Andrew Baker left no known record of any similar feelings he may have felt toward Fanny when Destiny brought them face-to-face somewhere around Berkeley Square in Saranac Lake on a late summer day in 1887. He might have wanted to write something down but it would have been risky on account of Mary, his wife. The only record we have about Fanny at Baker’s by the Bakers comes from Bertha, one of the couple’s twin daughters, sister of Blanche, 10 years of age in 1887. In a letter to Mr. Duncan in 1899, Bertha recalled the day that changed their lives. It was “an accidental meeting. Papa was on his way to town and on reaching the village, he saw one of his neighbours standing in the street talking to Mrs. Robert Louis Stevenson. It seems this gentleman had just given directions to Mrs. S. as to finding our house. He then said that she could speak with Papa since he was coming. She did so and arrangements were made for rental of (half) the house.” The only other reference to Fanny was in comparison to the author’s mother, Mrs. Margaret Isabella Balfour Stevenson, or just Maggie. “We all liked Mrs. Stevenson, the mother of the author, very much. She seemed more like an American than his wife, who was very quiet.”

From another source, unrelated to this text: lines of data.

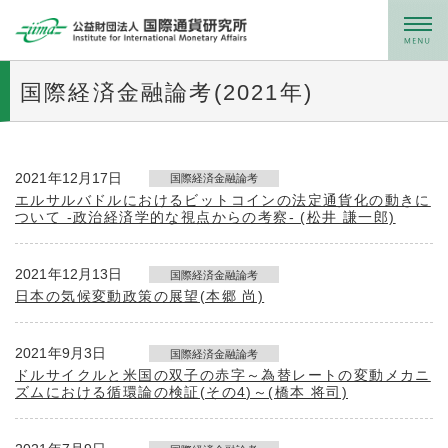
メニュー
国際経済金融論考(2021年)
2021年12月17日
国際経済金融論考
エルサルバドルにおけるビットコインの法定通貨化の動きに
ついて ‐政治経済学的な視点からの考察‐ (松井 謙一郎)
2021年12月13日
国際経済金融論考
日本の気候変動政策の展望(本郷 尚)
2021年9月3日
国際経済金融論考
ドルサイクルと米国の双子の赤字～為替レートの変動メカニ
ズムにおける循環論の検証(その4)～(橋本 将司)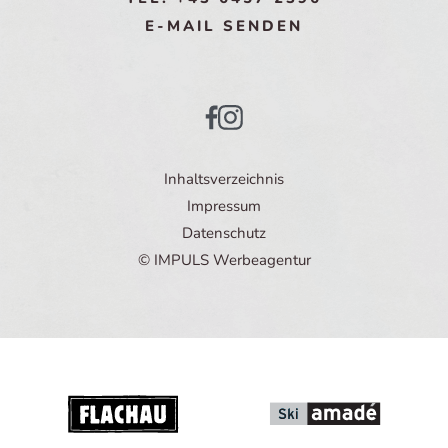
E-MAIL SENDEN
Inhaltsverzeichnis
Impressum
Datenschutz
© IMPULS Werbeagentur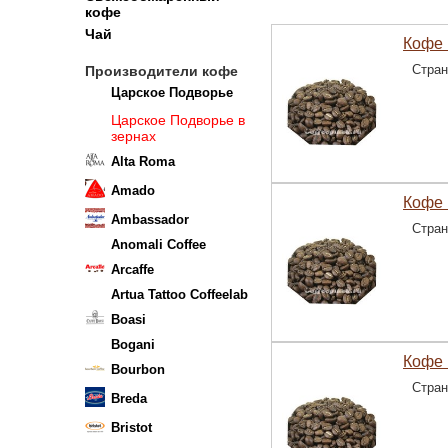
кофе
Чай
Кофе 
Стран
Производители кофе
Царское Подворье
Царское Подворье в
зернах
Alta Roma
Amado
Кофе 
Ambassador
Стран
Anomali Coffee
Arcaffe
Artua Tattoo Coffeelab
Boasi
Bogani
Кофе 
Bourbon
Стран
Breda
Bristot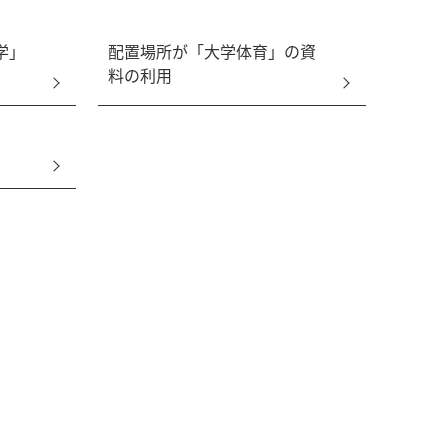
学」
配置場所が「大学体育」の資
料の利用
）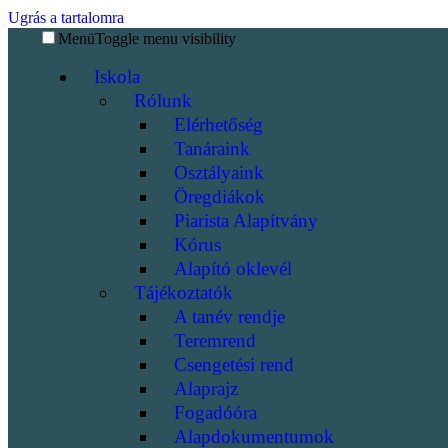
Ugrás a tartalomra
Menü
Toggle menu visibility
Iskola
Rólunk
Elérhetőség
Tanáraink
Osztályaink
Öregdiákok
Piarista Alapítvány
Kórus
Alapító oklevél
Tájékoztatók
A tanév rendje
Teremrend
Csengetési rend
Alaprajz
Fogadóóra
Alapdokumentumok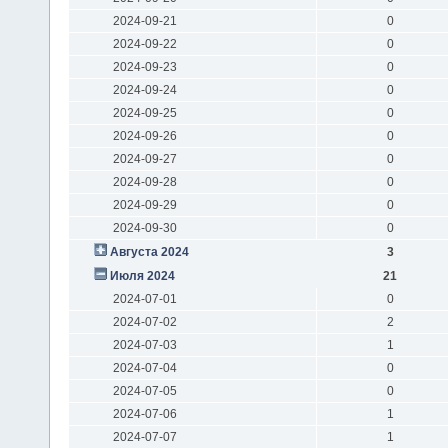
2024-09-21
0
2024-09-22
0
2024-09-23
0
2024-09-24
0
2024-09-25
0
2024-09-26
0
2024-09-27
0
2024-09-28
0
2024-09-29
0
2024-09-30
0
Августа 2024
3
Июля 2024
21
2024-07-01
0
2024-07-02
2
2024-07-03
1
2024-07-04
0
2024-07-05
0
2024-07-06
1
2024-07-07
1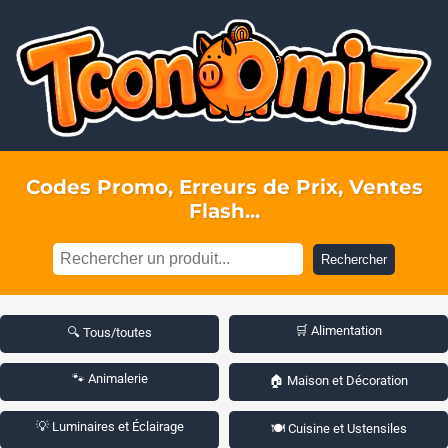
Codes Promo, Erreurs de Prix, Ventes
Flash...
Rechercher
🛒 Alimentation
🔍 Tous/toutes
🐾 Animalerie
🏠 Maison et Décoration
💡 Luminaires et Éclairage
🍽️ Cuisine et Ustensiles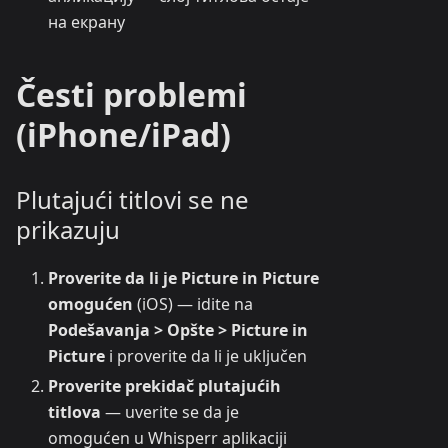
на екрану
Česti problemi
(iPhone/iPad)
Plutajući titlovi se ne
prikazuju
Proverite da li je Picture in Picture
omogućen
(iOS) — idite na
Podešavanja > Opšte > Picture in
Picture
i proverite da li je uključen
Proverite prekidač plutajućih
titlova
— uverite se da je
omogućen u Whisperr aplikaciji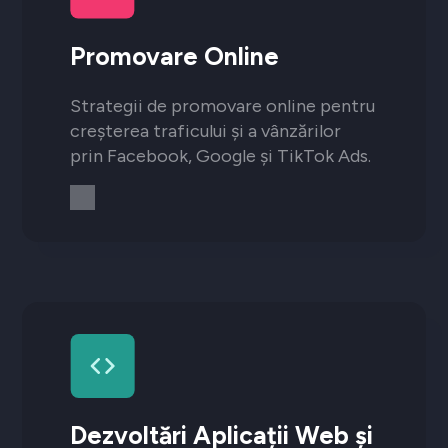
Promovare Online
Strategii de promovare online pentru
creșterea traficului și a vânzărilor
prin Facebook, Google și TikTok Ads.
Dezvoltări Aplicații Web și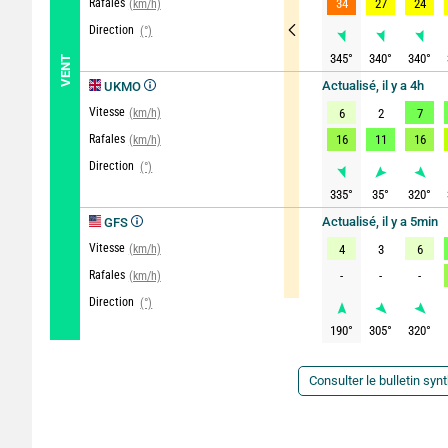
Rafales
34
27
24
(km/h)
Direction
(°)
345
°
340
°
340
°
VENT
Actualisé, il y a 4h
UKMO
Vitesse
(km/h)
6
2
7
Rafales
16
11
16
(km/h)
Direction
(°)
335
°
35
°
320
°
Actualisé, il y a 5min
GFS
Vitesse
(km/h)
4
3
6
Rafales
-
-
-
(km/h)
Direction
(°)
190
°
305
°
320
°
Consulter le bulletin syn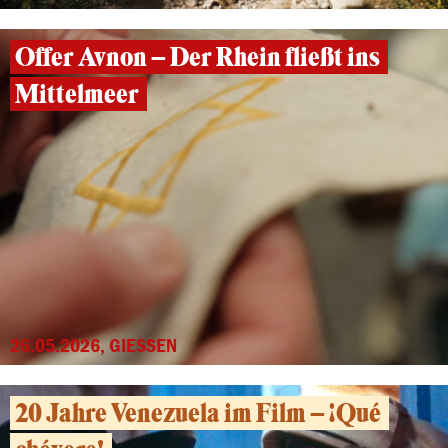
Offer Avnon – Der Rhein fließt ins
Mittelmeer
26.05.2026, GIESSEN
20 Jahre Venezuela im Film – ¡Qué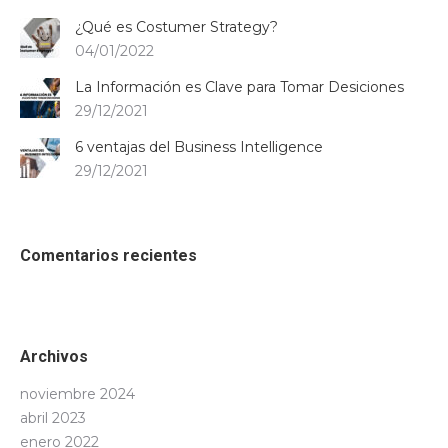
¿Qué es Costumer Strategy?
04/01/2022
La Información es Clave para Tomar Desiciones
29/12/2021
6 ventajas del Business Intelligence
29/12/2021
Comentarios recientes
Archivos
noviembre 2024
abril 2023
enero 2022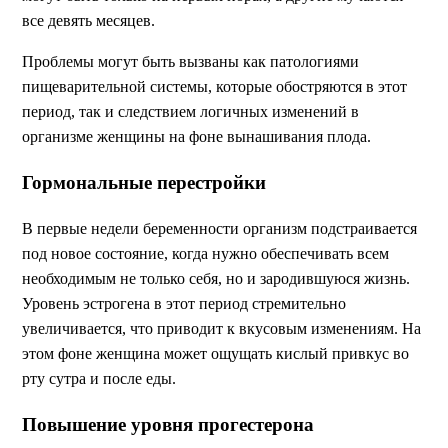
все девять месяцев.
Проблемы могут быть вызваны как патологиями
пищеварительной системы, которые обостряются в этот
период, так и следствием логичных изменений в
организме женщины на фоне вынашивания плода.
Гормональные перестройки
В первые недели беременности организм подстраивается
под новое состояние, когда нужно обеспечивать всем
необходимым не только себя, но и зародившуюся жизнь.
Уровень эстрогена в этот период стремительно
увеличивается, что приводит к вкусовым изменениям. На
этом фоне женщина может ощущать кислый привкус во
рту сутра и после еды.
Повышение уровня прогестерона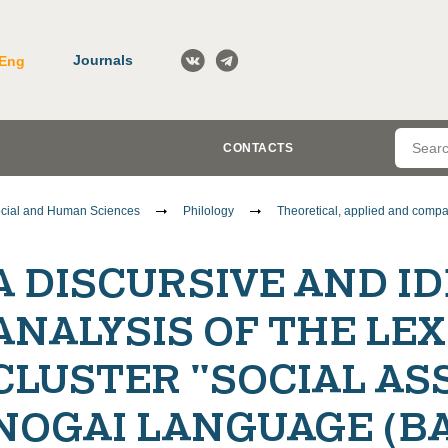
Journals
Eng
CONTACTS
cial and Human Sciences
Philology
Theoretical, applied and compar
A DISCURSIVE AND I
ANALYSIS OF THE LE
CLUSTER "SOCIAL AS
NOGAI LANGUAGE (B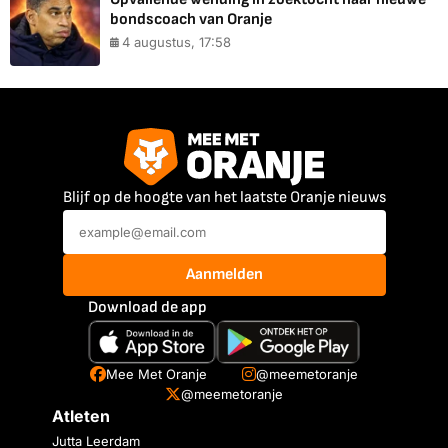
bondscoach van Oranje
4 augustus, 17:58
Blijf op de hoogte van het laatste Oranje nieuws
Aanmelden
Download de app
Mee Met Oranje
@meemetoranje
@meemetoranje
Atleten
Jutta Leerdam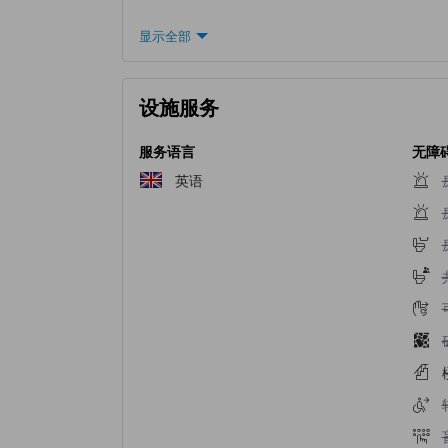
显示全部
设施服务
服务语言
无障
英语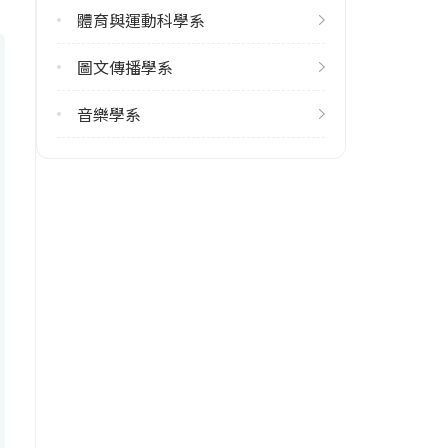
113學年度上學期
體育與運動科學系
7
113學年度下學期
圖文傳播學系
9
音樂學系
雙主修人數
113學年度上學期
10
113學年度下學期
9
學系電話
(02)77346380
學系地址
臺北市文山區汀州路四段88號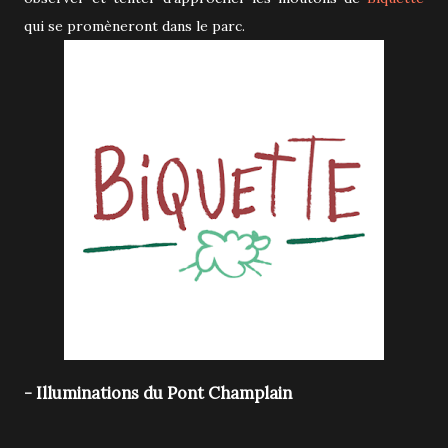
qui se promèneront dans le parc.
- Illuminations du Pont Champlain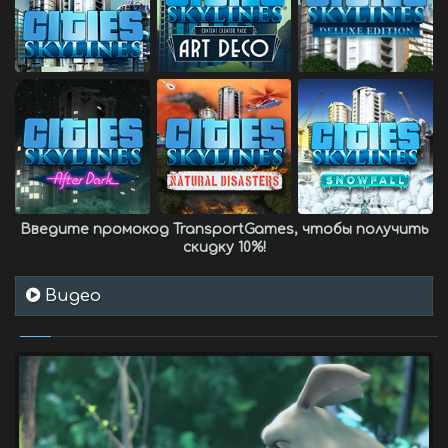
Введите промокод
TransportGames
, чтобы получить
скидку 10%
!
Видео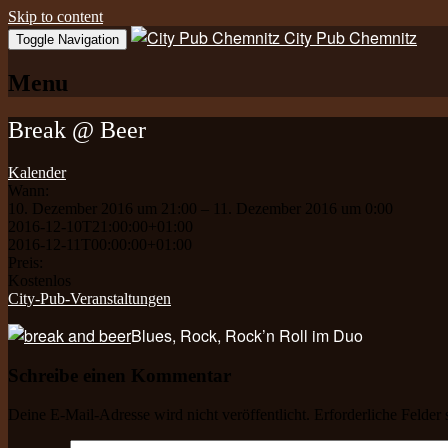
Skip to content
City Pub Chemnitz
Toggle Navigation
Menu
Break @ Beer
Kalender
Wann:
10. Dezember 2016 um 21:00 – 11. Dezember 2016 um 0:00
2016-12-10T21:00:00+01:00
2016-12-11T00:00:00+01:00
Preis:
Kostenlos
City-Pub-Veranstaltungen
Blues, Rock, Rock’n Roll im Duo
Schreibe einen Kommentar
Deine E-Mail-Adresse wird nicht veröffentlicht.
Erforderliche Felder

Right there Bertha hit the nail on the head with two words–“very quiet”–but a noticeable quiet that inspired a nickname, ‘the Sphinx,’ in girlhood. Fanny’s “silences” were loud, as Ned Salisbury put it, “her heavy, fixed gaze … this woman exuded a scent of savagery … this creature must have had mysterious powers that ought not to be toyed with.”

At 29 years of age, Robert Louis Stevenson would brag about this woman as:

MY WIFE

Trusty, dusky, vivid, true

With eyes of gold and bramble-dew,

Steel-true and blade-straight

The great artificer

Made my mate.

Honour, anger, valour, fire;

A love that life could never tire,

Death quench or evil stir,

The mighty master

Gave to her.

Teacher, tender comrade, wife,

A fellow-farer true through life

Heart-whole and soul-free

The august father

Gave to me.

Before Louis could claim his prize, he would have to make his hero’s journey.